Instruction: Please copy out every line of text in the entries below word for word, leaving out the pictures.

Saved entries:
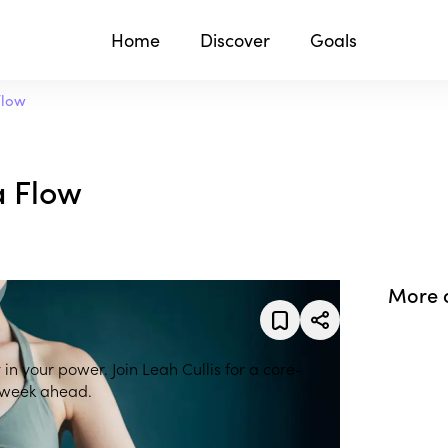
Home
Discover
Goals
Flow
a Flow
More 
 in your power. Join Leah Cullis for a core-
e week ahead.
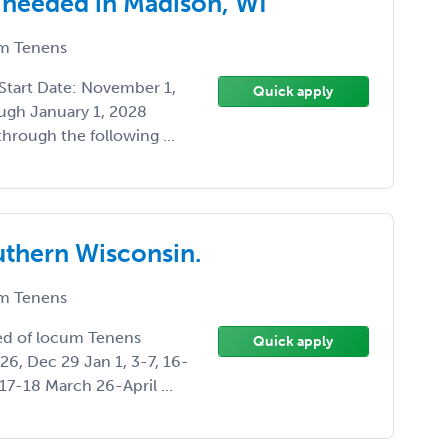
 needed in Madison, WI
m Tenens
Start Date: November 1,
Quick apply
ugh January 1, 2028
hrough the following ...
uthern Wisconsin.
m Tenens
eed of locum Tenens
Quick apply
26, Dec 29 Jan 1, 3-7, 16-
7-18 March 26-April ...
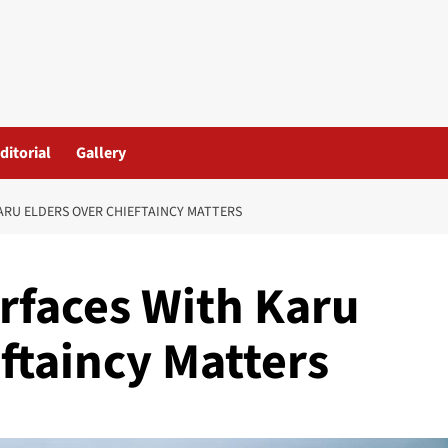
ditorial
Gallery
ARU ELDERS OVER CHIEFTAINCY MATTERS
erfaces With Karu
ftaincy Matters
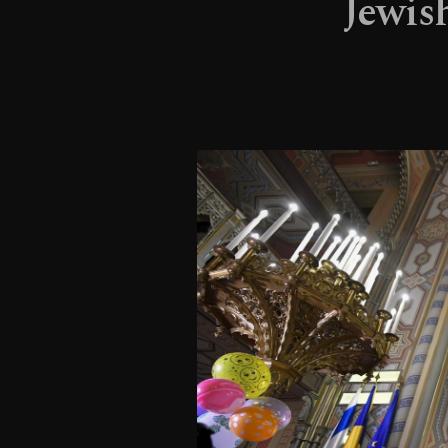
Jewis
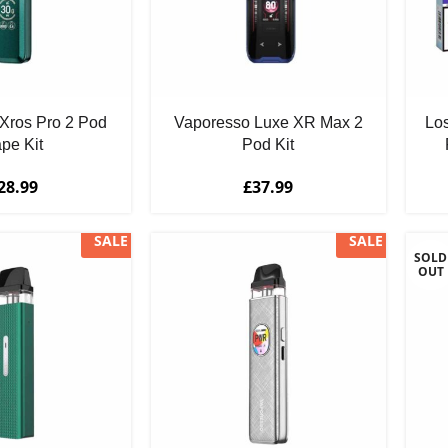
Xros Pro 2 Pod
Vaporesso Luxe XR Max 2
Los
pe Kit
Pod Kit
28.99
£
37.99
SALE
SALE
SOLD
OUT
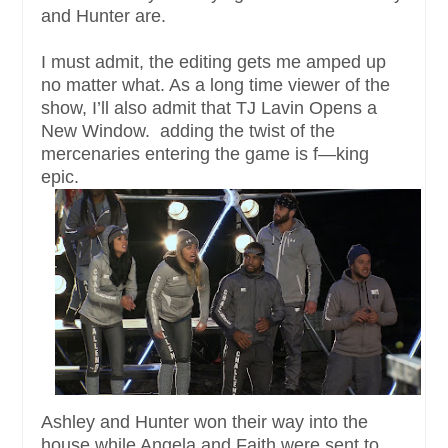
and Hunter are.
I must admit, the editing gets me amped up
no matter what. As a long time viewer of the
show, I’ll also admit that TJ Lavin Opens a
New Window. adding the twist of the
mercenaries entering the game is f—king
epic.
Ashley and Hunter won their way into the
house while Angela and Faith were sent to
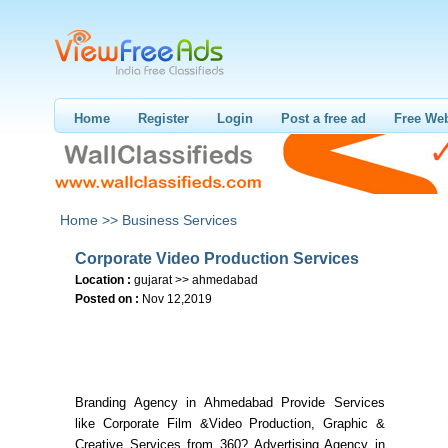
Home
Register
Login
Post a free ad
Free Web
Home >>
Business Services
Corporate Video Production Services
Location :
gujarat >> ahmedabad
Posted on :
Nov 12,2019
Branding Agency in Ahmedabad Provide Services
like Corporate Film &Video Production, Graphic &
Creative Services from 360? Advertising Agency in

Written solution:
Home
Discover
Goals
Flow
a Flow
More 
 in your power. Join Leah Cullis for a core-
e week ahead.
 needed in Madison, WI
m Tenens
Start Date: November 1,
Quick apply
ugh January 1, 2028
hrough the following ...
uthern Wisconsin.
m Tenens
eed of locum Tenens
Quick apply
26, Dec 29 Jan 1, 3-7, 16-
7-18 March 26-April ...
ditorial
Gallery
ARU ELDERS OVER CHIEFTAINCY MATTERS
erfaces With Karu
ftaincy Matters
Jewis
Xros Pro 2 Pod
Vaporesso Luxe XR Max 2
Los
pe Kit
Pod Kit
28.99
£
37.99
SALE
SALE
SOLD
OUT
and Hunter are.
I must admit, the editing gets me amped up
no matter what. As a long time viewer of the
show, I’ll also admit that TJ Lavin Opens a
New Window. adding the twist of the
mercenaries entering the game is f—king
epic.
Ashley and Hunter won their way into the
house while Angela and Faith were sent to
Home
Register
Login
Post a free ad
Free Web
Home >>
Business Services
Corporate Video Production Services
Location :
gujarat >> ahmedabad
Posted on :
Nov 12,2019
Branding Agency in Ahmedabad Provide Services
like Corporate Film &Video Production, Graphic &
Creative Services from 360? Advertising Agency in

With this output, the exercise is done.